俺も男だからな、武器に憧れることもあった。
好きだったなぁ、初代ガン○ム。
ビームサーベルが特に好きだった。
あの色と形状がなんとも言えない。
売ってないかなビームサーベル⋯
待てよ?
あれはビームなんだ。
魔法で再現出来ないか?
柄があった方がそれっぽいよな。
でも柄だけなんて置いてあるわけない。
近くにあったナイフを手に取る。
これを柄に見立ててみようか。
ビームっぽい魔法ってなんだろうか。
光線か?
光を射出してその場に留める。
むずくね?
出したら飛んでくからなぁ。
試しに外に出た。
空に向かってナイフを突き上げる。
そしてそこから光線を射出させる。
さながらラストシューティングだ。
うーん、カッコイイ。
でもこんなのするくらいならハイドロスラッシュで終わりなんだよなぁ。
水魔法に耐性がある魔物には通用するか。
そう考えると魔法耐性がある敵もいるかもしれないよな。
その時の対抗手段を得ておかなければならないだろう。
やはり俺も武器を使えるようにならないとじゃないか?
結局ビームサーベルを魔法で再現しても、それは魔法だからなぁ。
「クゥちゃんは魔法は使えるのか?魔物だって魔法を使うのもいるだろう?」
『ガウガウッ!ガウ!ガウガウッ!』
うんうん、なになに?
さっぱりわからんな。
こっちの言葉は理解出来てるようだが、クゥちゃんの言葉は俺には理解出来ん。
誰かバウリンガル作ってくれ。
『ガウガウッ!ガアアアアアッ』
びっくりした、なんだよクゥちゃん。
俺の真似でもしたかったのか、上を向いて咆哮を上げ、口から光線のようなものを吐き出した。
『ガウッ!』
私もできるよ、そう言いたいのだろうか。
少しドヤっている。
「ええ、クゥちゃんも魔法できるんか、凄いじゃないか~」
『ガウッ』
そう言いながら撫で回しておく。
だが街中でそんなことしちゃいかんぞ?
被害が出なかったから良かったけどな。
うんうん、お互い気をつけような。
クゥちゃんがこんなこともできるなら、本格的にアサミさんは何もしないで、応援に特化してくれていいんだけどなぁ。

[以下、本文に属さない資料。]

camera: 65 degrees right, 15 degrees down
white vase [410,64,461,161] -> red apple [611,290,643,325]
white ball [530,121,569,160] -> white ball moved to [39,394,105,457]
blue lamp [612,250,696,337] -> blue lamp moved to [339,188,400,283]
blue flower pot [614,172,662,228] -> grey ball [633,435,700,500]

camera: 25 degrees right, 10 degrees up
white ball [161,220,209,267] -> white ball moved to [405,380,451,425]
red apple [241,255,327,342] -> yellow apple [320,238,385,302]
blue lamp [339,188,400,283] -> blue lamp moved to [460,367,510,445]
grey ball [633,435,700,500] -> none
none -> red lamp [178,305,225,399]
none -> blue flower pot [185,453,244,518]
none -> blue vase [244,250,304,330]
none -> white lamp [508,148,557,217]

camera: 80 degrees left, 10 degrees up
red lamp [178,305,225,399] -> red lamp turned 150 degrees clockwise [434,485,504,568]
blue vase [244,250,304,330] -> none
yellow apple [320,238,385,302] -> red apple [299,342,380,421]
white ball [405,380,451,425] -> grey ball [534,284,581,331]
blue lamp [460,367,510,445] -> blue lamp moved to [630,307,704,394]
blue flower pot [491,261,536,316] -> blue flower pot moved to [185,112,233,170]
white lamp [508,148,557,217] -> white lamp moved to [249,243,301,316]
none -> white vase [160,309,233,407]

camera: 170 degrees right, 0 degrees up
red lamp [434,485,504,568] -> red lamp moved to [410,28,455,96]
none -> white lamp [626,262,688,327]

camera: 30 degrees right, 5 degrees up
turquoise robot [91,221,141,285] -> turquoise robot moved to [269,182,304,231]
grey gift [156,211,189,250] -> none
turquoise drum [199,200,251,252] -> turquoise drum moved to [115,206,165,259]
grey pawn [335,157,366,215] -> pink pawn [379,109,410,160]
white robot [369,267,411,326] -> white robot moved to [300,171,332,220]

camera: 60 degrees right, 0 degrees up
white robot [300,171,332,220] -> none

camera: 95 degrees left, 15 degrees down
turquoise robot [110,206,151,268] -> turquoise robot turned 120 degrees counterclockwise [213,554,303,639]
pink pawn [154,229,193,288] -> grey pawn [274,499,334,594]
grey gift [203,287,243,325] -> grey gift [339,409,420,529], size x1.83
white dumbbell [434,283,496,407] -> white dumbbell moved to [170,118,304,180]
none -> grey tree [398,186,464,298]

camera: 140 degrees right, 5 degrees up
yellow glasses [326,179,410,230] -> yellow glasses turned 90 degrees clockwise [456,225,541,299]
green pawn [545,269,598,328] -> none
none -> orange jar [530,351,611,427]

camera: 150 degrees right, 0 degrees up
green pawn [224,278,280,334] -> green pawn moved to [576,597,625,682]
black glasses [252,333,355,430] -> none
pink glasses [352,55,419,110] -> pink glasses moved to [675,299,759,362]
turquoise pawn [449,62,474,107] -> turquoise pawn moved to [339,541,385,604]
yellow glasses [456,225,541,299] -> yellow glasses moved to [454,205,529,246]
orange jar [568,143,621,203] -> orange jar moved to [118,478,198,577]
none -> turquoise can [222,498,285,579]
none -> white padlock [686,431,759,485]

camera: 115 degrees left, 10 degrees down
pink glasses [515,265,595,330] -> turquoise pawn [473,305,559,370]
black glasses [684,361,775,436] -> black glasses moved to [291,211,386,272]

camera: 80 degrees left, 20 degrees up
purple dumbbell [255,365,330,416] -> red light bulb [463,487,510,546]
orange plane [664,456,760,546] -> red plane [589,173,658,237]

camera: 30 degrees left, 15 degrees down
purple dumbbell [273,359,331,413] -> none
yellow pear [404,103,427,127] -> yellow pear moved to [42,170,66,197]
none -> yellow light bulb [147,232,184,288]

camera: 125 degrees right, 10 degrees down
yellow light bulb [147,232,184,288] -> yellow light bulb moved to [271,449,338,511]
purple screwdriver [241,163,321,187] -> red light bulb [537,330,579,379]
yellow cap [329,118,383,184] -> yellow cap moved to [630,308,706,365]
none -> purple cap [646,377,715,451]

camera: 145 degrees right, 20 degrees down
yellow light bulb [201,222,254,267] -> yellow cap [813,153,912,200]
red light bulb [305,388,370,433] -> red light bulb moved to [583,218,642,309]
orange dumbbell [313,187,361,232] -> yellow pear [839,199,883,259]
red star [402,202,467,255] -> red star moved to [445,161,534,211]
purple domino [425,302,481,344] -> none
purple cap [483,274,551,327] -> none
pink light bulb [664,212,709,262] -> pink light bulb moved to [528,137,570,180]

そんなことを思いながらアサミさんの帰りを待っている。
「はぁはぁはぁはぁ⋯⋯⋯」
「剣も槍も弓も斧も短剣もナイフも槌もメイスもなーんも出来ないなアサミは」
私はこの店の店主、ネレイスさんに適正武器を見てもらっている。
何となくわかっていたが、私にはなんの力もなさそう。
こんなんじゃタロウくんの役に立てない。
夜にタロウくんを癒すことしか出来ていない。
夜だけじゃなくて、朝も昼も、24時間タロウくんの役に立ちたい。
何かないの?
私に合うものって⋯⋯⋯
「ネレイスさん、試したいものがあるんです」
「私の知らない武器か?なんだ、言ってみろ」
私は自分が使えそうな武器を提案してみる。